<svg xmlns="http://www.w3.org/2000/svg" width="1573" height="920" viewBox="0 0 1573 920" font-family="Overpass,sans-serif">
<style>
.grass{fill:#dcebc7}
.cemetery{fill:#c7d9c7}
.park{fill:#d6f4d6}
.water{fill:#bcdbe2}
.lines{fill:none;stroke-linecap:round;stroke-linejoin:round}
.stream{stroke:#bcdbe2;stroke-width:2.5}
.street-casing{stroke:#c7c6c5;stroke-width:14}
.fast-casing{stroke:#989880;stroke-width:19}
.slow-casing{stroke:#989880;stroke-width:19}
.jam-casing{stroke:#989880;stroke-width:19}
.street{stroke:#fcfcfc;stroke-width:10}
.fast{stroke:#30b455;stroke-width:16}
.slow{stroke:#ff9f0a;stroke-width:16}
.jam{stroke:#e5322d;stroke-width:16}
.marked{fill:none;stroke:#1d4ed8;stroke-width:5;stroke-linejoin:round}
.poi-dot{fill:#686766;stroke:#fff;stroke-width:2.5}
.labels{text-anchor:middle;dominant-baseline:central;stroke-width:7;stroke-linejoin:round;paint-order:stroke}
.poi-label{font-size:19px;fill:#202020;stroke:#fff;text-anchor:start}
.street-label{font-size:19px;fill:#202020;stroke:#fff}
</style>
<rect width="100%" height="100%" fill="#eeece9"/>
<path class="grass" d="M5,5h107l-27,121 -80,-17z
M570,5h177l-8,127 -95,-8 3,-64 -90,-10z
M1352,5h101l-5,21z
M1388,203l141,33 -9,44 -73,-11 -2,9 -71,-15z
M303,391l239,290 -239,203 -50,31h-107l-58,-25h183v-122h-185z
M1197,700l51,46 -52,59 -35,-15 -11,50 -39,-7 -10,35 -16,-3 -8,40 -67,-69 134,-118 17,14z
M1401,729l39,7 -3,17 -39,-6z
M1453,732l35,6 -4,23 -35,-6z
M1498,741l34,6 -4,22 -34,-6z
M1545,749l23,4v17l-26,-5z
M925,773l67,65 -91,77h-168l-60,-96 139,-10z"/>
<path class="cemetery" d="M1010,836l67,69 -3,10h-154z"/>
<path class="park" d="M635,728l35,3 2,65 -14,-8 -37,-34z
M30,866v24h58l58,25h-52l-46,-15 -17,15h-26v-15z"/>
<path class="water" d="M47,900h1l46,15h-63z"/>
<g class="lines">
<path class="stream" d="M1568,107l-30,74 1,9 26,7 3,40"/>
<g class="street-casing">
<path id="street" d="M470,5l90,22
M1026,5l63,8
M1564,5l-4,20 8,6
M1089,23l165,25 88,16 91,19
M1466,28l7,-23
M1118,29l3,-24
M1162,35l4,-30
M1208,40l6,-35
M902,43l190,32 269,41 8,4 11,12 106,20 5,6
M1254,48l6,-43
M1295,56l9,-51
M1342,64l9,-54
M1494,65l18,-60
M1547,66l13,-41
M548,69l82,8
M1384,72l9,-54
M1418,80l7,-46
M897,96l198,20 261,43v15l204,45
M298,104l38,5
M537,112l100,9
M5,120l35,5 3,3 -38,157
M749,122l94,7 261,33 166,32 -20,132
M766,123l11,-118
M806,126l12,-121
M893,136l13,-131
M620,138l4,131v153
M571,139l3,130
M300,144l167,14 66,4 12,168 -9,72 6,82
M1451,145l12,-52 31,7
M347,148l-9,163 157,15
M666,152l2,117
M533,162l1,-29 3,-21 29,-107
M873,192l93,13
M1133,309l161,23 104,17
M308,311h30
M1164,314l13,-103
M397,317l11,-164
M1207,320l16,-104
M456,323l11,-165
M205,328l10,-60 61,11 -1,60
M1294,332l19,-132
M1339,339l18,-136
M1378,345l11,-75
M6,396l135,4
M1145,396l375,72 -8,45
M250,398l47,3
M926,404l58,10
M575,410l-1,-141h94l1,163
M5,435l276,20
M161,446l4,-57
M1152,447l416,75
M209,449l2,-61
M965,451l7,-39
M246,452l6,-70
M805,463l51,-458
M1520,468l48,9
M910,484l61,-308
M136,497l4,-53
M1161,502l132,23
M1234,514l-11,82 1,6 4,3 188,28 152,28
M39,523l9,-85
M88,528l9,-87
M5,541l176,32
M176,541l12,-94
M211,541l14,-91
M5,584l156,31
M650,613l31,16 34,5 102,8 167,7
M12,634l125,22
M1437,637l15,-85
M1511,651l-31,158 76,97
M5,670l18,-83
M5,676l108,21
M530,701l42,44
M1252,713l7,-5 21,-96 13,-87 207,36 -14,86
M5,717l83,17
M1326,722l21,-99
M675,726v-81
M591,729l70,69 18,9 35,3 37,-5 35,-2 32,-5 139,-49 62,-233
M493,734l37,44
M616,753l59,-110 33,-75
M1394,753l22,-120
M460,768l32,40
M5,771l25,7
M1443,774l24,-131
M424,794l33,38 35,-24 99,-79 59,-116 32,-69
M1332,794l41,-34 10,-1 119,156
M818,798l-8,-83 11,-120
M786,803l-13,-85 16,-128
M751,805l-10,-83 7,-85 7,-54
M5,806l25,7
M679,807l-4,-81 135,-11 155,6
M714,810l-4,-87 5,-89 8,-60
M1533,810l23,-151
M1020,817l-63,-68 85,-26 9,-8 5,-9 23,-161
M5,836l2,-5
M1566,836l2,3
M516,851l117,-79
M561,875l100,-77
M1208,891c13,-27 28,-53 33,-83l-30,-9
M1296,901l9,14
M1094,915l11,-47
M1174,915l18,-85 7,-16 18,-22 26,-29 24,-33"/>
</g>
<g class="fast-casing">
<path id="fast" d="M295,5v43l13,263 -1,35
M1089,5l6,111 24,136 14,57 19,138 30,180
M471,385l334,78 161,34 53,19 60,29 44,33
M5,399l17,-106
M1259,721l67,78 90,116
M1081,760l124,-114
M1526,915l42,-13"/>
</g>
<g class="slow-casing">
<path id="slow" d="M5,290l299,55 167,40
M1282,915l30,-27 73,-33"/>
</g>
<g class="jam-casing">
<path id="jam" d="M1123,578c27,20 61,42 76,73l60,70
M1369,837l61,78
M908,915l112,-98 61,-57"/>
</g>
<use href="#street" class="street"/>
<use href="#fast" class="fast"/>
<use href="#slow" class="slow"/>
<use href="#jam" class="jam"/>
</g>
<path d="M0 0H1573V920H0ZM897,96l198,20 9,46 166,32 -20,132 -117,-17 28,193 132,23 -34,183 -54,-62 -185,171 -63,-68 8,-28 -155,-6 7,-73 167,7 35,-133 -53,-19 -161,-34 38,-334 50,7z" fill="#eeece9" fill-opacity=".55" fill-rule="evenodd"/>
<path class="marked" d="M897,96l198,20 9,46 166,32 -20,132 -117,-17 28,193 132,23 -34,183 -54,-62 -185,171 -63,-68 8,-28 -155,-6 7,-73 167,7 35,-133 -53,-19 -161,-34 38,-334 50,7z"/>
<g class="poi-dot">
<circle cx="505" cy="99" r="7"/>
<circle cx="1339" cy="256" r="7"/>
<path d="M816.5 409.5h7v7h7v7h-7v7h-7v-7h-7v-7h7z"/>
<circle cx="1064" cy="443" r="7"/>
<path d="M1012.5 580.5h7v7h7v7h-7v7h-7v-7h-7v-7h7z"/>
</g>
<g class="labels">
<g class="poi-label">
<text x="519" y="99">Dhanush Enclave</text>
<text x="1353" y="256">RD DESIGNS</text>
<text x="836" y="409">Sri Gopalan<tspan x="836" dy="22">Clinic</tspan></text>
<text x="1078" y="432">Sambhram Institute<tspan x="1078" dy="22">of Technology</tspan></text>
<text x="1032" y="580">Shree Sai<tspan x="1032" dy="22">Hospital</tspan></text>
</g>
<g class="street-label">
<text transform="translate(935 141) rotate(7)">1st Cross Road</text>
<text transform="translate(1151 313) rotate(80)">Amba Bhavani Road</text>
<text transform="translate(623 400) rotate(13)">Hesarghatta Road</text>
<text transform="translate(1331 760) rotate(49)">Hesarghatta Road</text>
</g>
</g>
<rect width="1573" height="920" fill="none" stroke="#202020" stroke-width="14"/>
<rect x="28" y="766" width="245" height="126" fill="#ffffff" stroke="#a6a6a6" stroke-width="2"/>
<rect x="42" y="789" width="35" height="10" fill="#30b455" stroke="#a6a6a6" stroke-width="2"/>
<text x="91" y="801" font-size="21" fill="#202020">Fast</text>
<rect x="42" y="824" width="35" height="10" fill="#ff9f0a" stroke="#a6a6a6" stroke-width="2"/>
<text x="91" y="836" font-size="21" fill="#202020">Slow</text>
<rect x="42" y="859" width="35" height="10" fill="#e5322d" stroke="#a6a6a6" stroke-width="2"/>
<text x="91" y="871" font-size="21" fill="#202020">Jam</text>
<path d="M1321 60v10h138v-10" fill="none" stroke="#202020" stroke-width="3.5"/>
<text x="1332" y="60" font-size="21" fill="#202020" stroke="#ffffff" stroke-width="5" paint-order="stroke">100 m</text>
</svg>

..............................

Scan the listing and copy every line where the string "lines" shows up.

.lines{fill:none;stroke-linecap:round;stroke-linejoin:round}
<g class="lines">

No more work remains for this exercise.